▶ Task details
Look through the data below. Collect every line where the word "right" occurs.

▶ Data for this task
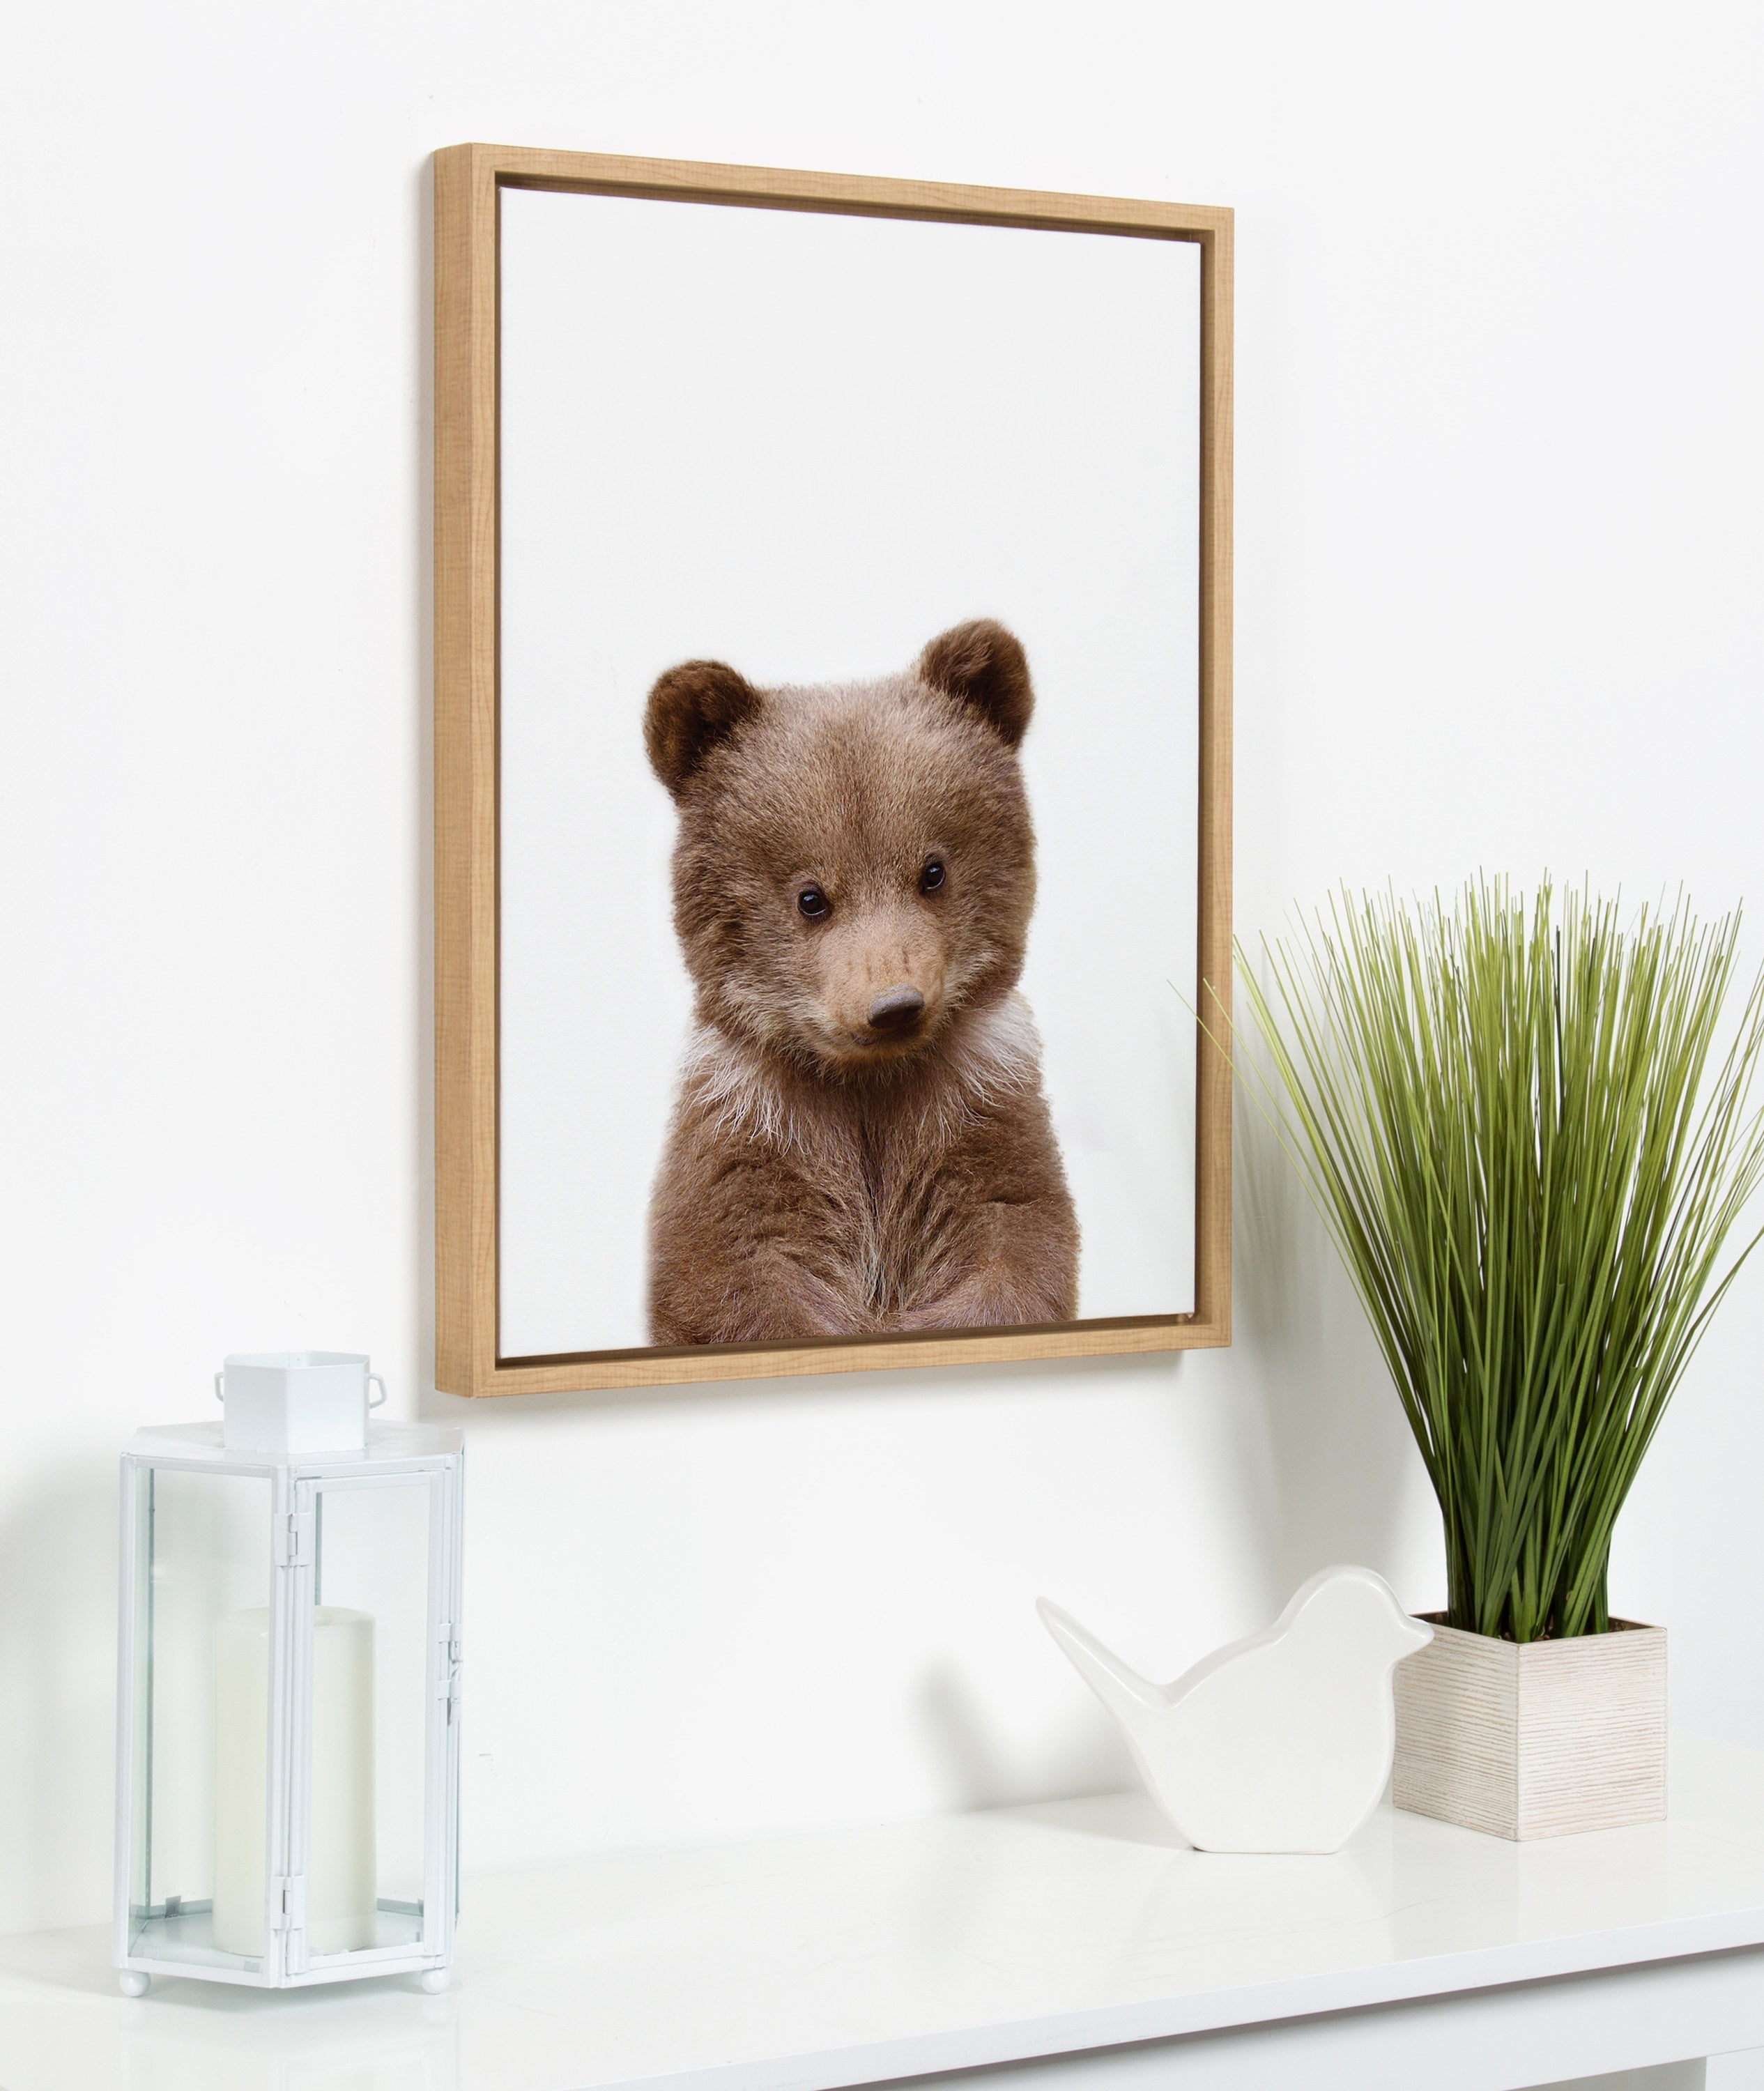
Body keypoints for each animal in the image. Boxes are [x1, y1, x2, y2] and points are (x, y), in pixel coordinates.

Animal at [643, 618, 1080, 1347]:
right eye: (810, 897)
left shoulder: (978, 1107)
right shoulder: (754, 1129)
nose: (894, 1006)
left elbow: (1014, 1239)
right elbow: (735, 1274)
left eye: (932, 870)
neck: (866, 1085)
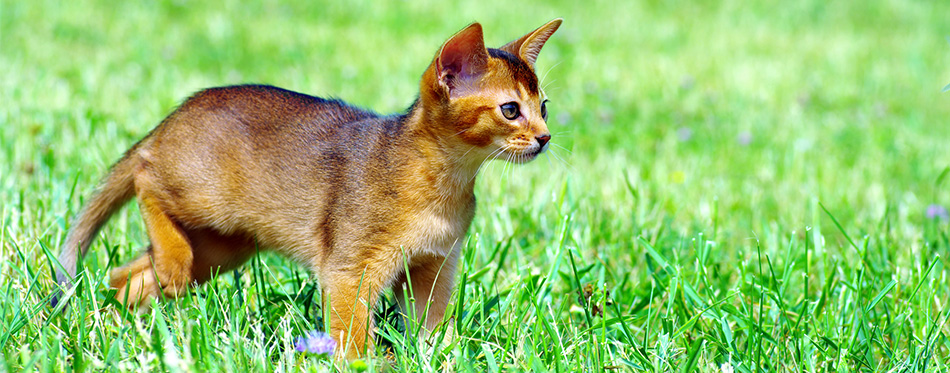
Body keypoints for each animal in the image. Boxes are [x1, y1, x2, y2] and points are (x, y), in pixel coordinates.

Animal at [57, 18, 564, 358]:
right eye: (511, 110)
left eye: (543, 106)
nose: (544, 138)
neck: (442, 185)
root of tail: (173, 118)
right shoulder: (350, 269)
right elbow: (351, 337)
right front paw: (362, 364)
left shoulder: (435, 266)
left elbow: (431, 330)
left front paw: (434, 358)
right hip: (200, 200)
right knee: (145, 177)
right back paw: (160, 269)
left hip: (222, 247)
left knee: (124, 275)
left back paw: (118, 318)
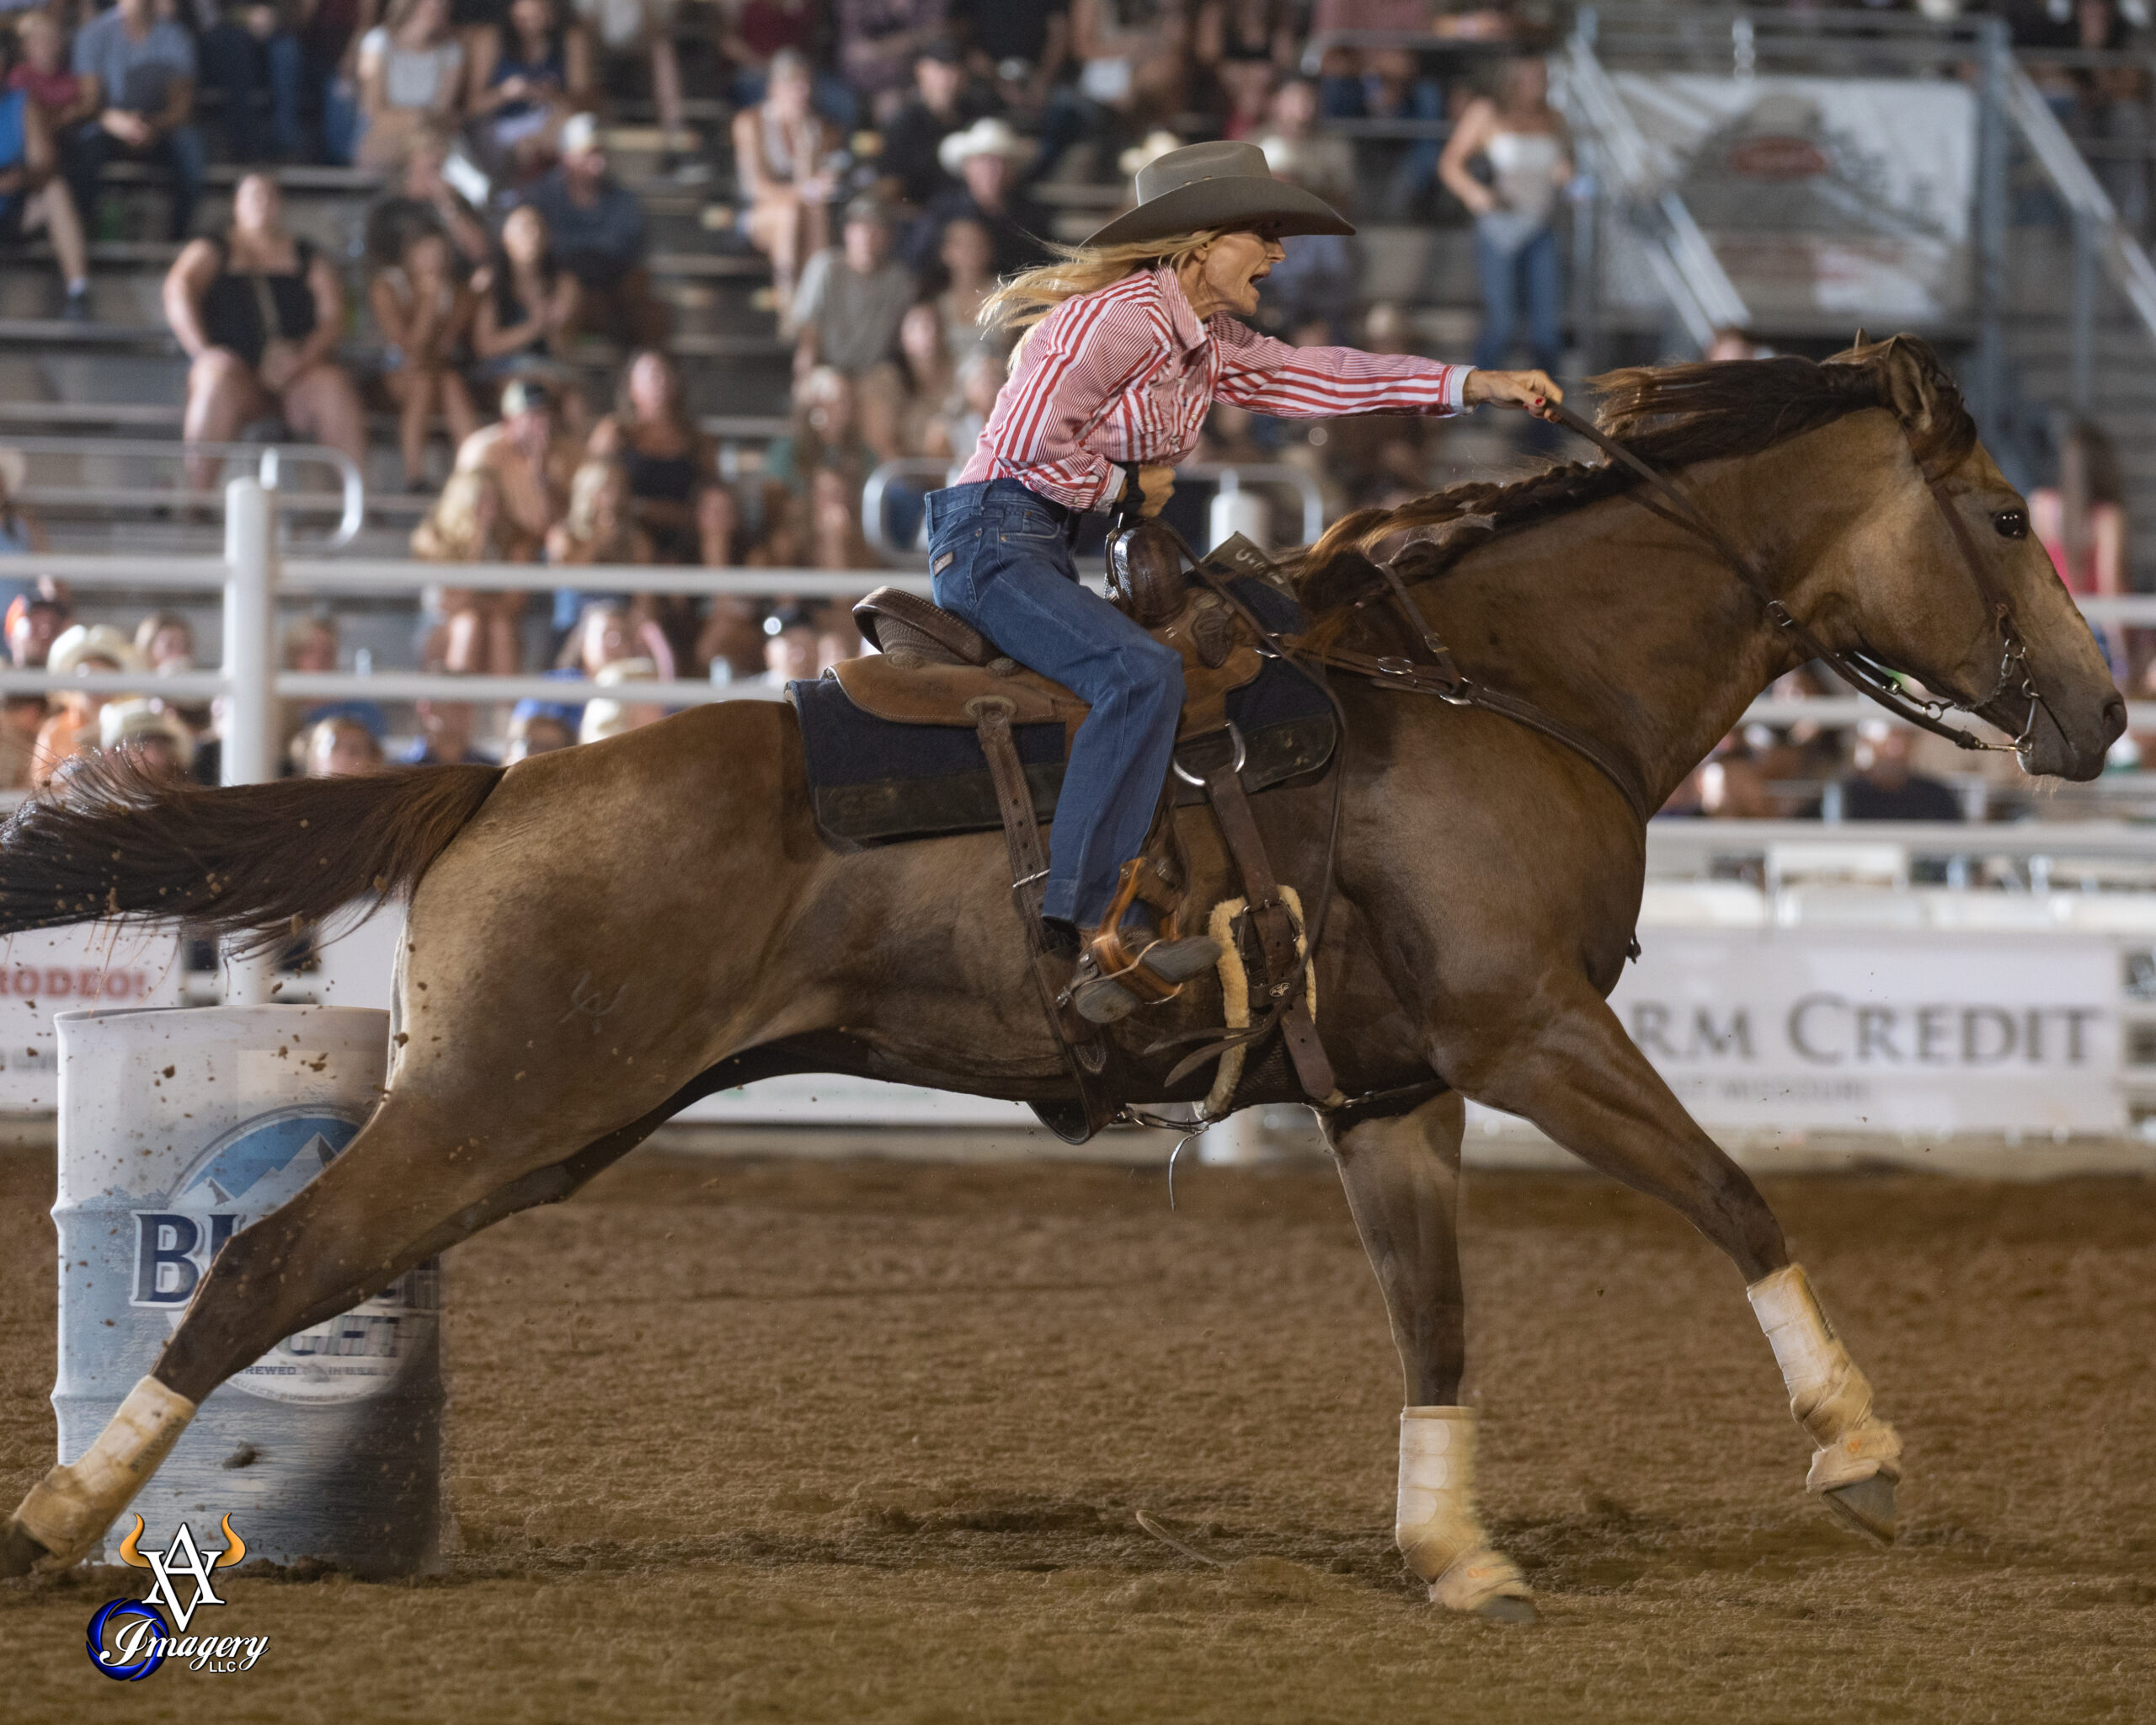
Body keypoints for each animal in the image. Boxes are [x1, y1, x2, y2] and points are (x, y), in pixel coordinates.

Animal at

▶ Answer area
right eye: (810, 897)
right shoulder: (754, 1129)
right elbow: (735, 1274)
right eye: (511, 110)
right shoulder: (350, 269)
right elbow: (351, 337)
right front paw: (362, 364)
right hip: (200, 200)
right knee: (145, 177)
right back paw: (160, 269)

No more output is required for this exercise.